T’es là, tu commandes un Uber un dimanche du mois de mai à la fin du confinement, c’est la fin d’après-midi, tu t’apprêtes à quitter la personne avec qui tu vis depuis plusieurs années. Tu chouines un peu, normal, t’es triste. Tu clignes des yeux et pouf, t’es assise dans un métro. Il n’est pas à Paris ce métro, non, il est plus loin que ça. Sur un autre continent, dans un autre pays.

Trois ans, ça paraît long non ? Toi, quand t’y penses, tu te dis que c’était quand même rapide. Elles sont passées vite ces trois dernières années. Tu souris toujours quand on te dit à quel point tu as changé. Parce que bon dieu, ce que tu as pu changer en trois ans

Tu en as eu des idées étranges dans ta vie. Par exemple la frange en cinquième. Ce n’était pas malin, t’as les cheveux trop fins pour porter une frange. Et puis ça demande de l’entretien, et toi, t’as jamais vraiment pris le temps d’apprendre à te coiffer. Quand tu découpais tes vêtements au lycée, c’était aussi un peu spécial. Tu voulais devenir styliste, mais au lieu d’apprendre à coudre, tu laissais divaguer ton imagination. Je crois que coucher avec le pseudo Premier ministre c’était pas non plus très brillant de ta part. Même si ça te fait une drôle d’anecdote à raconter (une de plus). La fois où t’as commandé du lapin dans un restaurant étoilé alors que a) tu ne manges pas vraiment de viande et b) tu n’aimes pas le lapin, c’était clairement un mauvais raisonnement (toujours inexplicable à ce jour). Par contre, ce qui est certain, là où personne, jamais, n’a remis en question ta décision, c’est que le choix que tu as fait ce dimanche-là, quand tu es montée dans ce taxi, pour enfin t’écouter, il était brillant

C’est étonnant d’y penser encore, tous les ans en mai. De te revoir faire le trajet. De sentir toujours les frissons qui s’emparaient de ton corps à l’arrière de ce véhicule, le regard du chauffeur inquiet de te voir pleurer toutes les larmes de ton corps dans ton masque chirurgical. Le sentiment de vide qui t’emparait au fur et à mesure que la voiture avancée. Les semaines qui ont suivi, te voir traverser un ouragan de doutes, de tristesses, de peurs et finalement, en sortir vainqueur. Gagnante de la bataille, bataille que tu livrais finalement avec toi-même. Parce que oui, ma grande, tu l’as gagné cette bataille. Tu as sorti la tête de l’eau, triomphante et tu as suivi ce chemin qui s’ouvrait à toi. Teinté de nouveautés, de possibilités, d’opportunités. Un chemin qui, certes, continue de te donner des cheveux blancs, mais t’invite aussi à te coucher chaque soir avec cette même pensée "au moins, je pourrais dire que j’ai vécu"

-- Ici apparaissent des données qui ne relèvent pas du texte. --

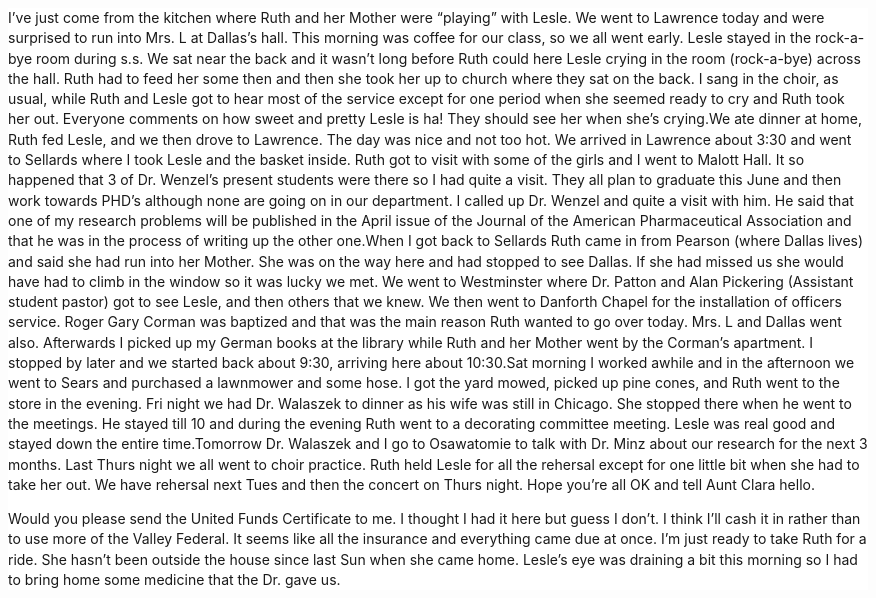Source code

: </letter>
<letter date="No Date – 11:00 PM" variation="standard" :has-footnote="false">

I’ve just come from the kitchen where Ruth and her Mother were “playing” with Lesle. We went to Lawrence today and were surprised to run into Mrs. L at Dallas’s hall. This morning was coffee for our class, so we all went early. Lesle stayed in the rock-a-bye room during s.s. We sat near the back and it wasn’t long before Ruth could here Lesle crying in the room (rock-a-bye) across the hall. Ruth had to feed her some then and then she took her up to church where they sat on the back. I sang in the choir, as usual, while Ruth and Lesle got to hear most of the service except for one period when she seemed ready to cry and Ruth took her out. Everyone comments on how sweet and pretty Lesle is ha! They should see her when she’s crying.We ate dinner at home, Ruth fed Lesle, and we then drove to Lawrence. The day was nice and not too hot. We arrived in Lawrence about 3:30 and went to Sellards where I took Lesle and the basket inside. Ruth got to visit with some of the girls and I went to Malott Hall. It so happened that 3 of Dr. Wenzel’s present students were there so I had quite a visit. They all plan to graduate this June and then work towards PHD’s although none are going on in our department. I called up Dr. Wenzel and quite a visit with him. He said that one of my research problems will be published in the April issue of the Journal of the American Pharmaceutical Association and that he was in the process of writing up the other one.When I got back to Sellards Ruth came in from Pearson (where Dallas lives) and said she had run into her Mother. She was on the way here and had stopped to see Dallas. If she had missed us she would have had to climb in the window so it was lucky we met. We went to Westminster where Dr. Patton and Alan Pickering (Assistant student pastor) got to see Lesle, and then others that we knew. We then went to Danforth Chapel for the installation of officers service. Roger Gary Corman was baptized and that was the main reason Ruth wanted to go over today. Mrs. L and Dallas went also. Afterwards I picked up my German books at the library while Ruth and her Mother went by the Corman’s apartment. I stopped by later and we started back about 9:30, arriving here about 10:30.Sat morning I worked awhile and in the afternoon we went to Sears and purchased a lawnmower and some hose. I got the yard mowed, picked up pine cones, and Ruth went to the store in the evening. Fri night we had Dr. Walaszek to dinner as his wife was still in Chicago. She stopped there when he went to the meetings. He stayed till 10 and during the evening Ruth went to a decorating committee meeting. Lesle was real good and stayed down the entire time.Tomorrow Dr. Walaszek and I go to Osawatomie to talk with Dr. Minz about our research for the next 3 months. Last Thurs night we all went to choir practice. Ruth held Lesle for all the rehersal except for one little bit when she had to take her out. We have rehersal next Tues and then the concert on Thurs night. Hope you’re all OK and tell Aunt Clara hello.

</letter>
<letter date="3-16-58" variation="standard" :has-footnote="false">

Would you please send the United Funds Certificate to me. I thought I had it here but guess I don’t. I think I’ll cash it in rather than to use more of the Valley Federal. It seems like all the insurance and everything came due at once. I’m just ready to take Ruth for a ride. She hasn’t been outside the house since last Sun when she came home. Lesle’s eye was draining a bit this morning so I had to bring home some medicine that the Dr. gave us.

</letter>
<letter date="3-26-58" variation="standard" :has-footnote="false">
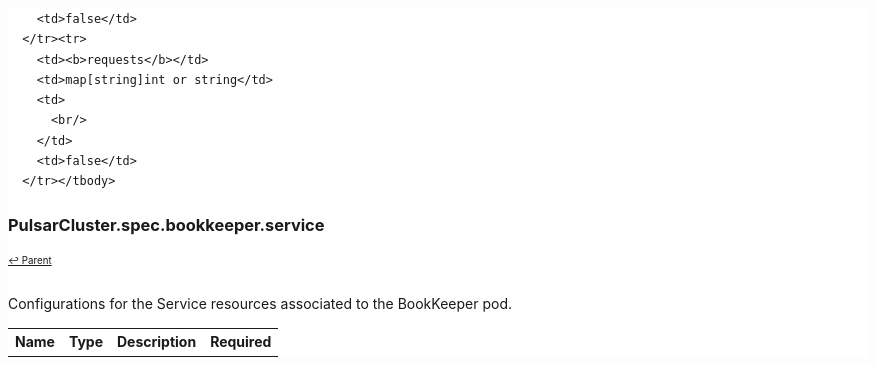         <td>false</td>
      </tr><tr>
        <td><b>requests</b></td>
        <td>map[string]int or string</td>
        <td>
          <br/>
        </td>
        <td>false</td>
      </tr></tbody>
</table>


### PulsarCluster.spec.bookkeeper.service
<sup><sup>[↩ Parent](#pulsarclusterspecbookkeeper)</sup></sup>



Configurations for the Service resources associated to the BookKeeper pod.

<table>
    <thead>
        <tr>
            <th>Name</th>
            <th>Type</th>
            <th>Description</th>
            <th>Required</th>
        </tr>
    </thead>
    <tbody><tr>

C’est facile de choisir pour les autres. De recommander un restaurant, de donner des conseils sur les relations, de parler de ses préférences, de ses envies, de ses volontés. Là où ça se complique, c’est lorsqu’il faut choisir pour soi. Tu t’assois confortablement à table, le menu dans les mains, composé de ces options de vie : rester, partir, accepter, fuir, pleurer, rire, continuer, mettre un terme. Il ne reste plus qu’à toi de décider ce que tu veux en faire. Comment savoir quelle est la bonne solution ? Quel plat préférer ? Prendre une entrée ou un dessert ? Ou renverser la table, sortir du restaurant, courir dans la ville pour partir, loin, très loin. 

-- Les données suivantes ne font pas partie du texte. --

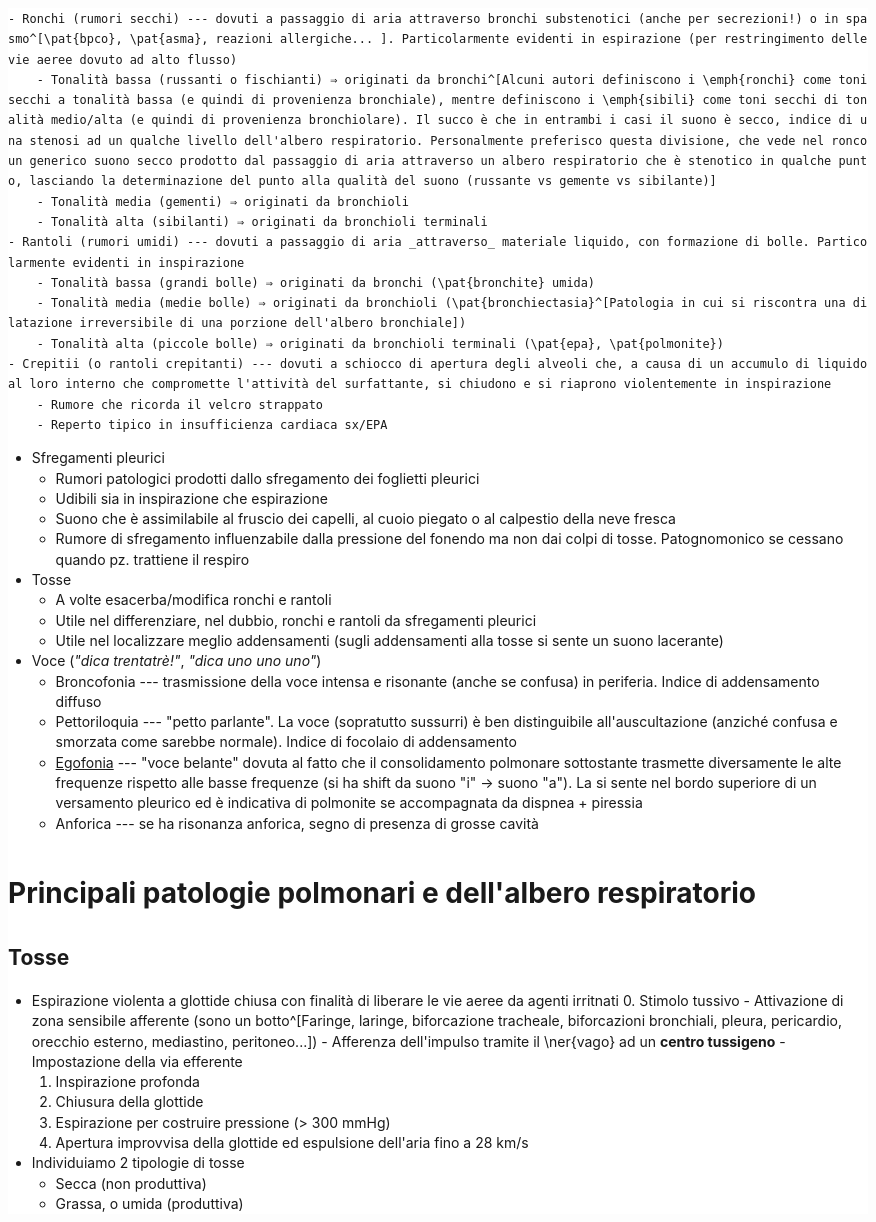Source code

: 	- Ronchi (rumori secchi) --- dovuti a passaggio di aria attraverso bronchi substenotici (anche per secrezioni!) o in spasmo^[\pat{bpco}, \pat{asma}, reazioni allergiche... ]. Particolarmente evidenti in espirazione (per restringimento delle vie aeree dovuto ad alto flusso)
		- Tonalità bassa (russanti o fischianti) ⇒ originati da bronchi^[Alcuni autori definiscono i \emph{ronchi} come toni secchi a tonalità bassa (e quindi di provenienza bronchiale), mentre definiscono i \emph{sibili} come toni secchi di tonalità medio/alta (e quindi di provenienza bronchiolare). Il succo è che in entrambi i casi il suono è secco, indice di una stenosi ad un qualche livello dell'albero respiratorio. Personalmente preferisco questa divisione, che vede nel ronco un generico suono secco prodotto dal passaggio di aria attraverso un albero respiratorio che è stenotico in qualche punto, lasciando la determinazione del punto alla qualità del suono (russante vs gemente vs sibilante)]
		- Tonalità media (gementi) ⇒ originati da bronchioli
		- Tonalità alta (sibilanti) ⇒ originati da bronchioli terminali
	- Rantoli (rumori umidi) --- dovuti a passaggio di aria _attraverso_ materiale liquido, con formazione di bolle. Particolarmente evidenti in inspirazione
		- Tonalità bassa (grandi bolle) ⇒ originati da bronchi (\pat{bronchite} umida)
		- Tonalità media (medie bolle) ⇒ originati da bronchioli (\pat{bronchiectasia}^[Patologia in cui si riscontra una dilatazione irreversibile di una porzione dell'albero bronchiale])
		- Tonalità alta (piccole bolle) ⇒ originati da bronchioli terminali (\pat{epa}, \pat{polmonite})
	- Crepitii (o rantoli crepitanti) --- dovuti a schiocco di apertura degli alveoli che, a causa di un accumulo di liquido al loro interno che compromette l'attività del surfattante, si chiudono e si riaprono violentemente in inspirazione
		- Rumore che ricorda il velcro strappato
		- Reperto tipico in insufficienza cardiaca sx/EPA
- Sfregamenti pleurici
	- Rumori patologici prodotti dallo sfregamento dei foglietti pleurici
	- Udibili sia in inspirazione che espirazione
	- Suono che è assimilabile al fruscio dei capelli, al cuoio piegato o al calpestio della neve fresca
	- Rumore di sfregamento influenzabile dalla pressione del fonendo ma non dai colpi di tosse. Patognomonico se cessano quando pz. trattiene il respiro
- Tosse
	- A volte esacerba/modifica ronchi e rantoli
	- Utile nel differenziare, nel dubbio, ronchi e rantoli da sfregamenti pleurici
	- Utile nel localizzare meglio addensamenti (sugli addensamenti alla tosse si sente un suono lacerante)
- Voce (_"dica trentatrè!"_, _"dica uno uno uno"_)
	- Broncofonia --- trasmissione della voce intensa e risonante (anche se confusa) in periferia. Indice di addensamento diffuso
	- Pettoriloquia --- "petto parlante". La voce (sopratutto sussurri) è ben distinguibile all'auscultazione (anziché confusa e smorzata come sarebbe normale). Indice di focolaio di addensamento
	- [Egofonia](https://youtu.be/5RqrBf242mk?t=32)  --- "voce belante" dovuta al fatto che il consolidamento polmonare sottostante trasmette diversamente le alte frequenze rispetto alle basse frequenze (si ha shift da suono "i" → suono "a"). La si sente nel bordo superiore di un versamento pleurico ed è indicativa di polmonite se accompagnata da dispnea + piressia
	- Anforica --- se ha risonanza anforica, segno di presenza di grosse cavità

# Principali patologie polmonari e dell'albero respiratorio

## Tosse
- Espirazione violenta a glottide chiusa con finalità di liberare le vie aeree da agenti irritnati
	0. Stimolo tussivo
		- Attivazione di zona sensibile afferente (sono un botto^[Faringe, laringe, biforcazione tracheale, biforcazioni bronchiali, pleura, pericardio, orecchio esterno, mediastino, peritoneo...])
		- Afferenza dell'impulso tramite il \ner{vago} ad un __centro tussigeno__
		- Impostazione della via efferente
	1. Inspirazione profonda
	2. Chiusura della glottide
	3. Espirazione per costruire pressione (> 300 mmHg)
	4. Apertura improvvisa della glottide ed espulsione dell'aria fino a 28 km/s
- Individuiamo 2 tipologie di tosse
	- Secca (non produttiva)
	- Grassa, o umida (produttiva)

J’aime bien cette image de la table renversée. Je crois qu’en mai de cette année-là, c’est ce que tu as fait. Tu ne voulais plus laisser tes choix dans les mains de quelqu’un, hocher la tête et garder le masque de la bonne personne bien sympa qui ne prend finalement pas de décision. Jour après jour, tu ne t’en souviens pas, mais, jour après jour, durant ce printemps terrible, tu as récupéré dans chaque petite partie de corps, la force et le courage, qui restaient planqués, bien profond. Jusqu’à en avoir amassé suffisamment pour y croire. En toi. Pour te choisir. Toi. 

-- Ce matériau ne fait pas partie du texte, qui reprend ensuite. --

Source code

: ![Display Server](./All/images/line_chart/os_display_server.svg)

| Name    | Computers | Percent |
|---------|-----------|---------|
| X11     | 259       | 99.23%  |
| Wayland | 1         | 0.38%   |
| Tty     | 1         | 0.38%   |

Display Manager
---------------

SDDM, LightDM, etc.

De toutes ces choses que tu noteras sur ton téléphone après les séances chez la psy, ces mots resteront les plus importants : ne pas avoir honte, mais plutôt ressentir de la fierté. “Bravo de vous être choisi, bravo d’être parti.”.

Peut-être que finalement, c’est pour ça que chaque année, en mai, tu y penses. Que ton cerveau t’envoie un petit mot pour te rappeler que ce n’est pas un jour insignifiant, une date comme une autre. Ce n’est pas un anniversaire, ce n’est pas une naissance, mais c’est une clôture et avec elle un renouveau. C’est simplement le jour où tu as décidé que tu méritais mieux. Pas de la part de quelqu’un d’autre, mais de ta part à toi. Et le plus beau dans l’histoire, ma grande, c’est qu’à partir de ce moment-là, tu as conservé sous le coude la force et le courage, pour continuer de te choisir toi

Alors ce n’est évidemment pas un anniversaire. Aucune bougie ne sera soufflée, aucun cadeau ne sera déballé, mais j’crois que tu mérites bien un gâteau aujourd’hui, demain, et jusqu’à ce que ce souvenir, de la morve dans le taxi s’éloigne suffisamment et disparaisse finalement dans le fin fond de ta mémoire. En attendant, comme dirait Cécé, je te le redis : bravo de t’être choisi. Et merci aussi. Parce que la vie ne serait certainement pas aussi incroyable, si tu étais restée. Tu mérites tout l’amour du monde, et pour commencer, celui que tu te portes aujourd’hui à toi-même.